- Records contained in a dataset
--- START ---
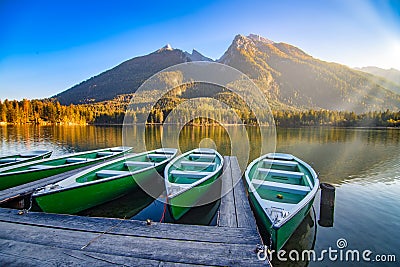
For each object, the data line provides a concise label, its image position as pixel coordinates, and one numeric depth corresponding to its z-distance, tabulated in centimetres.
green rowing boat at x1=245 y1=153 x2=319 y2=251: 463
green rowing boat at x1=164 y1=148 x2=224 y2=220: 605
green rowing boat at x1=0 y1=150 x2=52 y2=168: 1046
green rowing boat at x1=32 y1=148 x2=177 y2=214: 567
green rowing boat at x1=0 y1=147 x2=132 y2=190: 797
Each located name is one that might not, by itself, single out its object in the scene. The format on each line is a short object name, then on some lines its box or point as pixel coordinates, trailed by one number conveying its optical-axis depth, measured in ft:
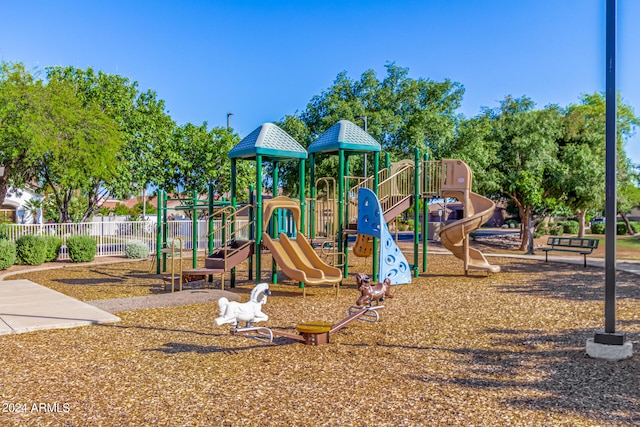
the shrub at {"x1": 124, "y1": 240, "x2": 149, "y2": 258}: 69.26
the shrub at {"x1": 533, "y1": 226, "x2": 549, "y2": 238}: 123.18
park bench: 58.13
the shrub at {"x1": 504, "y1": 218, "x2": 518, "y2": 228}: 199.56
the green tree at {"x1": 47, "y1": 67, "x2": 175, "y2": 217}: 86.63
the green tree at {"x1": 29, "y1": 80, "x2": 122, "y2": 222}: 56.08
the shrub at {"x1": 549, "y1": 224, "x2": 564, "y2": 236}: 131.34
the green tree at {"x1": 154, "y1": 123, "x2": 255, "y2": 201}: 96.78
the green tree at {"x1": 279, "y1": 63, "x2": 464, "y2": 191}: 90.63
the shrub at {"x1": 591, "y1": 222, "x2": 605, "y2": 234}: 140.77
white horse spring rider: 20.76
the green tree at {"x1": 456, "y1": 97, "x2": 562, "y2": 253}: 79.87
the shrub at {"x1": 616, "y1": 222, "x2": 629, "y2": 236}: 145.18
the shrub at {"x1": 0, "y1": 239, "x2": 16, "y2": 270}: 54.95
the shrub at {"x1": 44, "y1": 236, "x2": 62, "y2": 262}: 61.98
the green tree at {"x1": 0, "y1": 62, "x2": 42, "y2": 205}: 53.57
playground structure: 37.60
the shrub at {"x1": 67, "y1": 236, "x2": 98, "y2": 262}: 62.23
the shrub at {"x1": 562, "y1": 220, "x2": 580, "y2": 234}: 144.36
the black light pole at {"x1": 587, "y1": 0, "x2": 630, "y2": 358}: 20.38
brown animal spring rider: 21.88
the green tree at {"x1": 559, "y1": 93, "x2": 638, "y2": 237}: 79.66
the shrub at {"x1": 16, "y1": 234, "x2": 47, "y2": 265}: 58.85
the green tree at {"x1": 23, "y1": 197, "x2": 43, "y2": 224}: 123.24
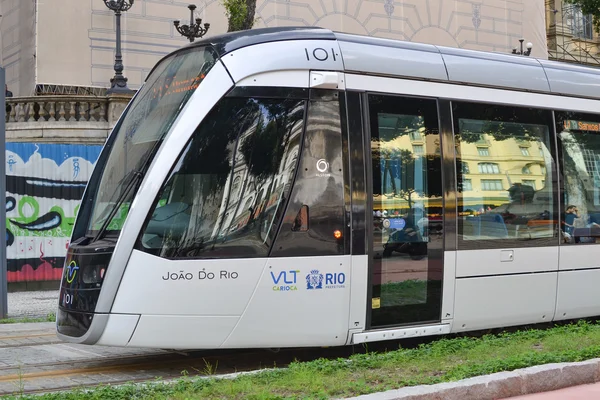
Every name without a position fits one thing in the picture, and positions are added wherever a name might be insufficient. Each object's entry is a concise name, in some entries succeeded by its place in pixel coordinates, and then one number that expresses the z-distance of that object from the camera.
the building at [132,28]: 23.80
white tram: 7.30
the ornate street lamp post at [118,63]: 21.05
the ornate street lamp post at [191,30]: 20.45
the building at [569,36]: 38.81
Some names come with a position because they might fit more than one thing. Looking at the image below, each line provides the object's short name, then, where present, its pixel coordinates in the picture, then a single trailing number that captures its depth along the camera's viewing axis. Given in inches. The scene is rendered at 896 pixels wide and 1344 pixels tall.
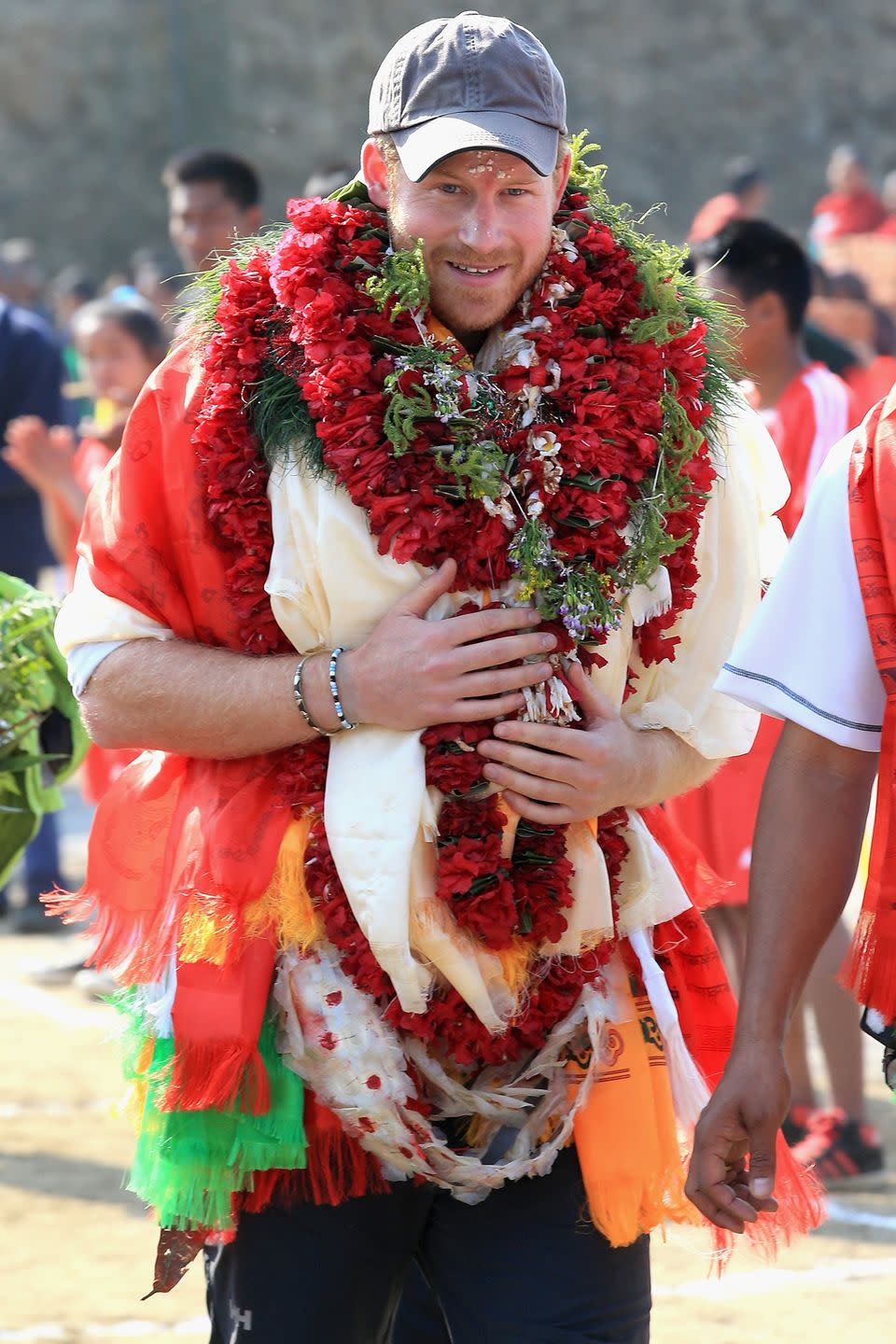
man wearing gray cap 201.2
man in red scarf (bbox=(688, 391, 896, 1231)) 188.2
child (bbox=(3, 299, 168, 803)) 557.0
--- END ---
--- START ---
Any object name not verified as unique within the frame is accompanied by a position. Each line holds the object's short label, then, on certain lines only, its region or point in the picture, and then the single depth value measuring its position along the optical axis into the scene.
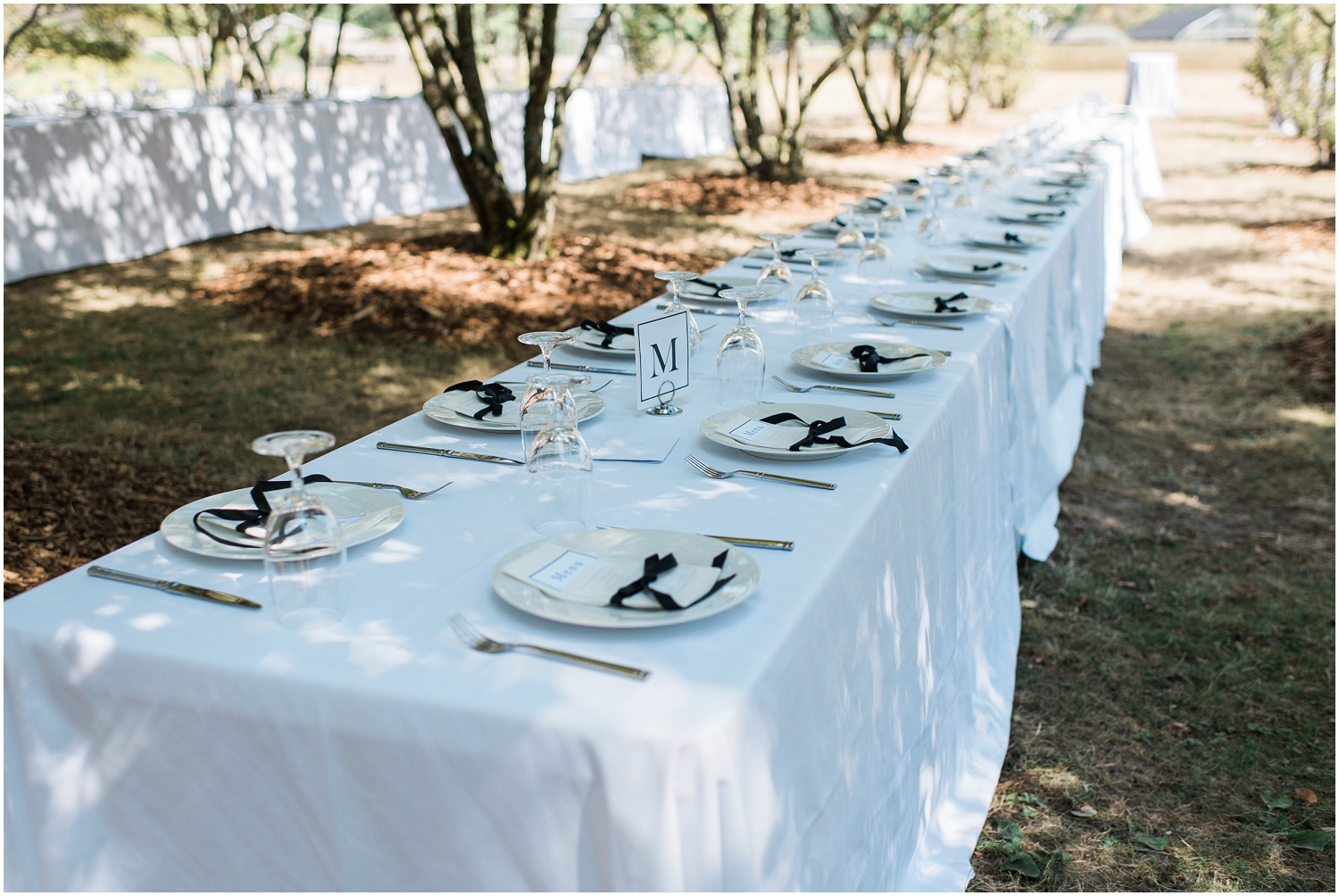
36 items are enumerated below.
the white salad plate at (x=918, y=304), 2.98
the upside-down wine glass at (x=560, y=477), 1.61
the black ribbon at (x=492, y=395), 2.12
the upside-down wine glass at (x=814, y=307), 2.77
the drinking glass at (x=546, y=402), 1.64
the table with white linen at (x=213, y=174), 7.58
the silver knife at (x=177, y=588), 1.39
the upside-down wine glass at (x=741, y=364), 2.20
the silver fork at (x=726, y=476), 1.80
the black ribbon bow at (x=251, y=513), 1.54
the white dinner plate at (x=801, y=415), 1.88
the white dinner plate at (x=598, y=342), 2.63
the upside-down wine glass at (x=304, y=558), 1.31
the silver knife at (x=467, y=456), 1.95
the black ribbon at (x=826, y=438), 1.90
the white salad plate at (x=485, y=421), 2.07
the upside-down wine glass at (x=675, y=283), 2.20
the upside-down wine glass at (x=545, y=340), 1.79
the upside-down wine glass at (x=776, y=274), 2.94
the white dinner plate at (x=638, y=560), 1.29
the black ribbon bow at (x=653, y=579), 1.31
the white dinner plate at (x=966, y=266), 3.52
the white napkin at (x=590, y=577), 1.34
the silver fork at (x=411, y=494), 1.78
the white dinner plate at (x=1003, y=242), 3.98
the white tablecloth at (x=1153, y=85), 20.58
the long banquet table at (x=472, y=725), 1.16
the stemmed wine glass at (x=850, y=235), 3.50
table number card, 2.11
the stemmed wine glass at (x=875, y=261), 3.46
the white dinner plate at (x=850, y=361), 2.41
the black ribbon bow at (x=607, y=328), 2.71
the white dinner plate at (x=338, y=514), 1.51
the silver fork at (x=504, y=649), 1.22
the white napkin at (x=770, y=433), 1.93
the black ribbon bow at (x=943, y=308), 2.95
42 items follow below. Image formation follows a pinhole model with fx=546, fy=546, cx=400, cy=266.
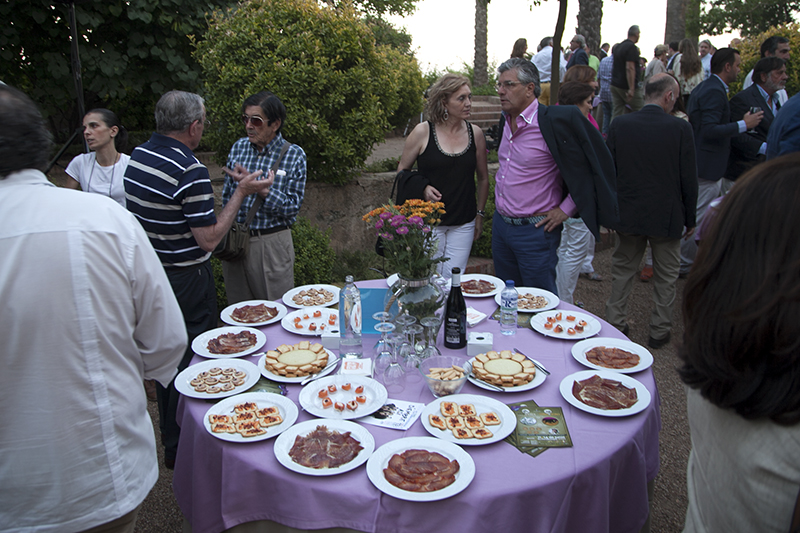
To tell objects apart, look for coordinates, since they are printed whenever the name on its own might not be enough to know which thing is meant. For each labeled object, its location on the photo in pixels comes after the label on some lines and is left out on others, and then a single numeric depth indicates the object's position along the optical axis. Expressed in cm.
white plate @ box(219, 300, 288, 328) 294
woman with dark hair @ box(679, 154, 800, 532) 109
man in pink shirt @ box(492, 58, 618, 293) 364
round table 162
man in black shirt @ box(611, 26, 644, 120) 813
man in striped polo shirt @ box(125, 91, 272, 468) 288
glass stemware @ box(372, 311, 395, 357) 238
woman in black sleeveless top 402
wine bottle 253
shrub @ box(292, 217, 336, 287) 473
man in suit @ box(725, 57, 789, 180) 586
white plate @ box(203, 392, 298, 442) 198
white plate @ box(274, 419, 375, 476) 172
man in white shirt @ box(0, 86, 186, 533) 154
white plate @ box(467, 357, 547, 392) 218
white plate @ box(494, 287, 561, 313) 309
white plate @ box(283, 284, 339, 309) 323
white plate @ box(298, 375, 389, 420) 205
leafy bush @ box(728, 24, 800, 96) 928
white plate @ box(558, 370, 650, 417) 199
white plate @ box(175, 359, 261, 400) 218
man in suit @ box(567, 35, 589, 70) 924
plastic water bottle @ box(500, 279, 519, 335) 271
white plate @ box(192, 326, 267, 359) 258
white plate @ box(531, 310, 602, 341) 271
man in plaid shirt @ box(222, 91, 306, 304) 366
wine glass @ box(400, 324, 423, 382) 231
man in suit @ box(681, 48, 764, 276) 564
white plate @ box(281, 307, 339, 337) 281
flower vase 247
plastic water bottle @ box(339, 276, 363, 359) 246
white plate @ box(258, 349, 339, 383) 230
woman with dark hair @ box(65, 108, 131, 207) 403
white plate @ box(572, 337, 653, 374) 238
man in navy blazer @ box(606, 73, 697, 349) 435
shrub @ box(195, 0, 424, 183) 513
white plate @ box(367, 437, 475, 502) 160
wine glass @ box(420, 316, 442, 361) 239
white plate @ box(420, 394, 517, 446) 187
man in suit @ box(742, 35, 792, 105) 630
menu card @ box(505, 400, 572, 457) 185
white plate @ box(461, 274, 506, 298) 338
--- END ---
- The task
Quote the data above from the line containing "the drinking glass at (x=546, y=402), 1.64" to the line containing "42 items follow", inclusive, and stop.

- Final answer
the drinking glass at (x=546, y=402), 1.64
the table with white linen at (x=213, y=174), 7.58
the silver knife at (x=177, y=588), 1.39
the upside-down wine glass at (x=741, y=364), 2.20
the silver fork at (x=726, y=476), 1.80
the black ribbon bow at (x=251, y=513), 1.54
the white dinner plate at (x=801, y=415), 1.88
the white dinner plate at (x=598, y=342), 2.63
the upside-down wine glass at (x=304, y=558), 1.31
the silver knife at (x=467, y=456), 1.95
the black ribbon at (x=826, y=438), 1.90
the white salad plate at (x=485, y=421), 2.07
the upside-down wine glass at (x=675, y=283), 2.20
the upside-down wine glass at (x=545, y=340), 1.79
the upside-down wine glass at (x=776, y=274), 2.94
the white dinner plate at (x=638, y=560), 1.29
the black ribbon bow at (x=653, y=579), 1.31
the white dinner plate at (x=966, y=266), 3.52
the white napkin at (x=590, y=577), 1.34
the silver fork at (x=411, y=494), 1.78
the white dinner plate at (x=1003, y=242), 3.98
the white tablecloth at (x=1153, y=85), 20.58
the long banquet table at (x=472, y=725), 1.16
the stemmed wine glass at (x=850, y=235), 3.50
table number card, 2.11
the stemmed wine glass at (x=875, y=261), 3.46
the white dinner plate at (x=850, y=361), 2.41
the black ribbon bow at (x=607, y=328), 2.71
the white dinner plate at (x=338, y=514), 1.51
the silver fork at (x=504, y=649), 1.22
the white napkin at (x=770, y=433), 1.93
the black ribbon bow at (x=943, y=308), 2.95
42 items follow below. Image formation follows a pinhole model with fx=546, fy=546, cx=400, cy=266.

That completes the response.